Let’s Ring in 2010 Without These D-Listers

Give me your wardrobe and go away, Kardashians!

Every time I turn on the television, pick up a magazine or check my Twitter and favorite gossip websites, there are certain celebrities that just won’t go away. They’re always doing something idiotic or annoying and they make sure we all know about it. These particular celebs have taken over 2009 and I’m not about to let them ruin 2010 for me.

Here are the top 10 celebrities I could do without in 2010:

1. Lindsay Lohan – We all get it. You have daddy issues. He won’t support you. And by you I mean your addiction to prescription drugs, cocaine and spray-on tans. You’ve drained this girl’s pity dry after your 100th failed attempt at rehab. Get clean or be gone, you orange oompa loompa.

2. The Gosselins – I just don’t think I’ll ever be able to forgive you for what you’ve done to those adorable kids. You should both be ashamed of yourselves. Maddie and Cara act more mature than you have this past year. And I don’t care how many times you change your hairstyle, Kate, I’m over you.

3. Kanye West – I’ve loathed you for years, Mr. West. Remember this humble quote: “I realize that my place and position in history is that I will go down as the voice of this generation, of this decade, I will be the loudest voice.”  You certainly were the loudest voice at the VMA’s this year, sir. And you will go down in history as an arrogant, SOB. Oopsies.

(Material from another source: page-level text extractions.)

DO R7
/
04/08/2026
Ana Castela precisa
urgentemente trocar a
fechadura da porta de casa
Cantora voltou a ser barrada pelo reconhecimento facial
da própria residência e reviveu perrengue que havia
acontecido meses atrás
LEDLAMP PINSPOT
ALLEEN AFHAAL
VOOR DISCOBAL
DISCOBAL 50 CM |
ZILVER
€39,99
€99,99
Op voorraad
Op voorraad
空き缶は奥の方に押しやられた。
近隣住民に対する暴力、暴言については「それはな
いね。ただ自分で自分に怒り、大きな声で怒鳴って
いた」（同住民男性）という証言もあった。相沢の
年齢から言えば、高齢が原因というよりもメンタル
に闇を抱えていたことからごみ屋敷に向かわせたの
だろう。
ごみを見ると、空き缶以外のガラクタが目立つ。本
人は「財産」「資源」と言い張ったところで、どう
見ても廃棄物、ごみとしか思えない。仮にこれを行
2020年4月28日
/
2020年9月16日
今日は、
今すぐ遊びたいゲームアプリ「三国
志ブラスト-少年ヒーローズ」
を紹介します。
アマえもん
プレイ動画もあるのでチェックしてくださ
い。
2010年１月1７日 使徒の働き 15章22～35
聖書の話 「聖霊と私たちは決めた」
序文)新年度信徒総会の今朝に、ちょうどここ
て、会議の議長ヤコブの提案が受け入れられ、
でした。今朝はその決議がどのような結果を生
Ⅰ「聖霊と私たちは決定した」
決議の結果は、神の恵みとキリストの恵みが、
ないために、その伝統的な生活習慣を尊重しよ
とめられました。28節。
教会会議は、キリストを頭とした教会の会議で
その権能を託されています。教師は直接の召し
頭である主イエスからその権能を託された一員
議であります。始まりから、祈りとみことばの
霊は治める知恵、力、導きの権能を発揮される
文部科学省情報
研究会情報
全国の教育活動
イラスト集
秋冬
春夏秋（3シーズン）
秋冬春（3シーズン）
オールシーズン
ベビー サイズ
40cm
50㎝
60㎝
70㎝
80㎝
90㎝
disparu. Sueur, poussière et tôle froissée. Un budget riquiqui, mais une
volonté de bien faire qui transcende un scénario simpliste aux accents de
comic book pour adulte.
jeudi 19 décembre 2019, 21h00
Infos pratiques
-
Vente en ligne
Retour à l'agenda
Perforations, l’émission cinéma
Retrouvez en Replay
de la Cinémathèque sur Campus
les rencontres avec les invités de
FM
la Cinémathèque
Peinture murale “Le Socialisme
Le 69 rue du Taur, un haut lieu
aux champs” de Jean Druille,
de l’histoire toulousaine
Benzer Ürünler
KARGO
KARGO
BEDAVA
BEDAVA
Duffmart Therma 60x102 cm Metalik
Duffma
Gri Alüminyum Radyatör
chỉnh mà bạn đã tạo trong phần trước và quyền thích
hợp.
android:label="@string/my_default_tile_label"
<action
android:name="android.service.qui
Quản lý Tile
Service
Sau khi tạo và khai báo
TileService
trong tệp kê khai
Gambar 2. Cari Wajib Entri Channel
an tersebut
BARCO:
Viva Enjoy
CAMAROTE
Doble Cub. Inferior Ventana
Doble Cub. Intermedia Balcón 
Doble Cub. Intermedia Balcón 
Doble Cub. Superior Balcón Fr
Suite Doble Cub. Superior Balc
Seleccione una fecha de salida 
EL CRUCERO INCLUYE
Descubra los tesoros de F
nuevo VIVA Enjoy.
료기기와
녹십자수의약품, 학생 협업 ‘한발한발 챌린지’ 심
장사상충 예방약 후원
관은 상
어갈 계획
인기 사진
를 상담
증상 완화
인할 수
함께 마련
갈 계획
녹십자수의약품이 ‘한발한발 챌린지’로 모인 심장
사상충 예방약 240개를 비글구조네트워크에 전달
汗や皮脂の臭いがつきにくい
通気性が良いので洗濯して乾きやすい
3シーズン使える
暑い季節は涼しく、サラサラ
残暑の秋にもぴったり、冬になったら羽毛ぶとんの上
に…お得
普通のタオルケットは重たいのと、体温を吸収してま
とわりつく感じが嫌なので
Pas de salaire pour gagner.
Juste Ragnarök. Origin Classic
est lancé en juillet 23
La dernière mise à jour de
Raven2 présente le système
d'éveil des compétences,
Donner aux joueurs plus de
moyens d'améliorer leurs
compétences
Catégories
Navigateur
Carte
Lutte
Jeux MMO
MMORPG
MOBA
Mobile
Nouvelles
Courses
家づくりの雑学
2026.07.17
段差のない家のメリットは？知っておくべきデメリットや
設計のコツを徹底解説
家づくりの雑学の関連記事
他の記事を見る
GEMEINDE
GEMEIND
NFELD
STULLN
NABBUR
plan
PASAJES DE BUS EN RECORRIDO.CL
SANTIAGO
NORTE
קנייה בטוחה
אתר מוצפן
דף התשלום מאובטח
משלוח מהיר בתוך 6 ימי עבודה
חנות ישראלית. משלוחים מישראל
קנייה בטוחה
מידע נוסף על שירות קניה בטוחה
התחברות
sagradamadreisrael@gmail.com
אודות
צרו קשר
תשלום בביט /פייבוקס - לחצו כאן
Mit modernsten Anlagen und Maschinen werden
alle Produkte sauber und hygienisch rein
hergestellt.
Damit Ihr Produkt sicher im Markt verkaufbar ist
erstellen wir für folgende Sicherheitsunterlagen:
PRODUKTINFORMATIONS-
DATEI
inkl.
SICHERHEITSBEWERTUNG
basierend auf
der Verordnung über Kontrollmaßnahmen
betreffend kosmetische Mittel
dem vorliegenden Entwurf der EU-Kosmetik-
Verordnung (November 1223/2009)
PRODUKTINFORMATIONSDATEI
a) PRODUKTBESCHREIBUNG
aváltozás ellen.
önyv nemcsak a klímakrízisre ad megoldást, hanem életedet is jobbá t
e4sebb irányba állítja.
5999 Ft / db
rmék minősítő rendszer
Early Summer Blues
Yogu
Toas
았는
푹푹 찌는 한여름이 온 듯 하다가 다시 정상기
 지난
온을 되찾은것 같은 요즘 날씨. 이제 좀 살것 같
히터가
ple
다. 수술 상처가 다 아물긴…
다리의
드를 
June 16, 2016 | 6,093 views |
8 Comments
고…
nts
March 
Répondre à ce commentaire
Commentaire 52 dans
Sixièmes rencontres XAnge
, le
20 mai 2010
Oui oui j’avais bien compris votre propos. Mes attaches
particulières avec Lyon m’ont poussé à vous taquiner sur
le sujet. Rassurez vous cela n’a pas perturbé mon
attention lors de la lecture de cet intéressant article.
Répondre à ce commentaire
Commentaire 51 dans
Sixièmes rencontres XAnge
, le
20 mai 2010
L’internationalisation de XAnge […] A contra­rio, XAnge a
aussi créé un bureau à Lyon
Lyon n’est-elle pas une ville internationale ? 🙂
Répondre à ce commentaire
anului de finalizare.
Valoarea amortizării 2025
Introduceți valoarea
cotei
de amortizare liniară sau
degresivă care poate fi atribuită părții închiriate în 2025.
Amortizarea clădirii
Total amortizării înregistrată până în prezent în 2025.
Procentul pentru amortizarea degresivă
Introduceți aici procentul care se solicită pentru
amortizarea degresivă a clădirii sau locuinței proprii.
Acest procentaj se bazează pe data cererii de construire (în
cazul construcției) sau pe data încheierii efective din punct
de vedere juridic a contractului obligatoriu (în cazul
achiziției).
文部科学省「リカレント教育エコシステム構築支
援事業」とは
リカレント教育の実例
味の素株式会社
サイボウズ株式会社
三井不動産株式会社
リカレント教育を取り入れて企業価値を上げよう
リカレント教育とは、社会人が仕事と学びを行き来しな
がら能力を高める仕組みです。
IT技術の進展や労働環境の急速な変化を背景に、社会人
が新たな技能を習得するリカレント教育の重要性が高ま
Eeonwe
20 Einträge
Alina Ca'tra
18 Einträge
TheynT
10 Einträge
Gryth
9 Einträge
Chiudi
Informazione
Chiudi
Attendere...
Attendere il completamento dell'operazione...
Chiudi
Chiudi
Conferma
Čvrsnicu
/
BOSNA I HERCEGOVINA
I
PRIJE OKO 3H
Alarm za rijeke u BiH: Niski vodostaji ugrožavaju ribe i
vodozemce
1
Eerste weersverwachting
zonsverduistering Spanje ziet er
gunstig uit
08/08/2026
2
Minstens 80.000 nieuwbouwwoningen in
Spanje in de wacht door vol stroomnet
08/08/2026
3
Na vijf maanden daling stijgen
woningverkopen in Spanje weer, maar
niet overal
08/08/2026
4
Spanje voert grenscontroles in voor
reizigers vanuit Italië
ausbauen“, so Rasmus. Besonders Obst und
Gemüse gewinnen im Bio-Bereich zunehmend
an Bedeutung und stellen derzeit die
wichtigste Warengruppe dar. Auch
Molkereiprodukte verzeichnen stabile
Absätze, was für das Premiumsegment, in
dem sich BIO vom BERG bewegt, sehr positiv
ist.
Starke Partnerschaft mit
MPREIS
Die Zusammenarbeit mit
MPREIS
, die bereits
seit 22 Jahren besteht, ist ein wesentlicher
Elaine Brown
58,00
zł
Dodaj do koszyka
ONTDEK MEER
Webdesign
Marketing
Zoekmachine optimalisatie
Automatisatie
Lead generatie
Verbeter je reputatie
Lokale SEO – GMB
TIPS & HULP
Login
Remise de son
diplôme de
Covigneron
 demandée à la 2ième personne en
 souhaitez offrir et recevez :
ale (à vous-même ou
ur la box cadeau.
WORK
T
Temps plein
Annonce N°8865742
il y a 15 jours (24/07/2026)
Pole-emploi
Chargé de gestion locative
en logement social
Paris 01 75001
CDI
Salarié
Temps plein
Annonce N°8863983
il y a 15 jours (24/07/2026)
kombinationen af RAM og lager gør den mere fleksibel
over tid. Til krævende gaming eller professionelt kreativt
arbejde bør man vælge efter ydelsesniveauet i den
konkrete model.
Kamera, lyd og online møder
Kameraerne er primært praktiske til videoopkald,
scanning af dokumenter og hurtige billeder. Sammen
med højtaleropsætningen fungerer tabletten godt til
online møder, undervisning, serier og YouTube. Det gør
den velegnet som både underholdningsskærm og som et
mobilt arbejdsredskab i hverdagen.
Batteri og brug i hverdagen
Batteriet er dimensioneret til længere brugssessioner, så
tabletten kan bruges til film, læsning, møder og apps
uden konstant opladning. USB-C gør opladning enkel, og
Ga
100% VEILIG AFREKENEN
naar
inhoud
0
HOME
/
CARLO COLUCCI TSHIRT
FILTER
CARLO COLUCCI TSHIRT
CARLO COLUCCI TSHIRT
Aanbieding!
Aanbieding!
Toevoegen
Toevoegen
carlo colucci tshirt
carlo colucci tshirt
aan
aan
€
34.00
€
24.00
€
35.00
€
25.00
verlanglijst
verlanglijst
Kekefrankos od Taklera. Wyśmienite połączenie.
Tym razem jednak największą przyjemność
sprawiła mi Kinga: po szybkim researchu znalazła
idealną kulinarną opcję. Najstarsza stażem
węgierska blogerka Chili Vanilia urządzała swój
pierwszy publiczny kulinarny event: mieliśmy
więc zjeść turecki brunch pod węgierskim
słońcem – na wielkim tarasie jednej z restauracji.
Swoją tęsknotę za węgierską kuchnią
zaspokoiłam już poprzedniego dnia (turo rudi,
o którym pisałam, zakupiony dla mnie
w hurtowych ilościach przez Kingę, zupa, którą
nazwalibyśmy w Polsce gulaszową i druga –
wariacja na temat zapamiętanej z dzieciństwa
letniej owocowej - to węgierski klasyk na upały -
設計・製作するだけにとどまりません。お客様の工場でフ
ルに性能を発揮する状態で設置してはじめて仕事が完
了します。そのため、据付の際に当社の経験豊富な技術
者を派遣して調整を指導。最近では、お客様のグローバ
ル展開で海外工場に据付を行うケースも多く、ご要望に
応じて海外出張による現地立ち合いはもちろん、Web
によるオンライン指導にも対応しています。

4. Taylor Swift – As much as I could do without Kanye, I could also take a break from you, lovely Taylor. You really racked up the awards this year. Good for you, but I think you’re a bit overrated.

5. Spencer Pratt – You call yourself a villain, but I just think you’re lame. I laughed when I watched Stephen Baldwin baptize you in the jungle river on “I’m a Celebrity. Get Me Out of Here!” Your holy makeover didn’t seem to take, did it? You deserve a swift punch to the face.  Or the nads. Or both.

6. Katherine Heigl – I love the girl to death, but she just has nothing nice to say! All she does is whine, whine, whine about the parts and roles she is so generously given and I can’t take it anymore. You’re pissing everyone off Katherine, and as sad as I (and a majority of the male gender) will be to see you go, you may have dug your own grave for 2010.

7. The Kardashians, all of em’ – I still don’t know why you’re all famous. I think they can make a show about my life and have it be more meaningful. I don’t care that you’re taking on Miami. I’m taking on things of my own, so I’d kindly appreciate it if you would stop terrorizing my television!

8. Dr. Phil – I have no reason for this. You just irk me. Good riddance.

9. Perez Hilton – I didn’t want you around in ’07, ’08, or ’09. I think everyone can handle 2010 without your Microsoft Painted penises and Lady-Gaga-ass-kissing ways.

10. Ashlee Simpson – I really thought we’d be done with you in 2006 when a stadium full of football fans booed you off the stage. But no; somehow you’re still around. Sure, it’s with a completely new face and a monthly rotation of hair color, but it’s still you. And you still have no talent. Take that guyliner-wearing hubby of yours and go. away.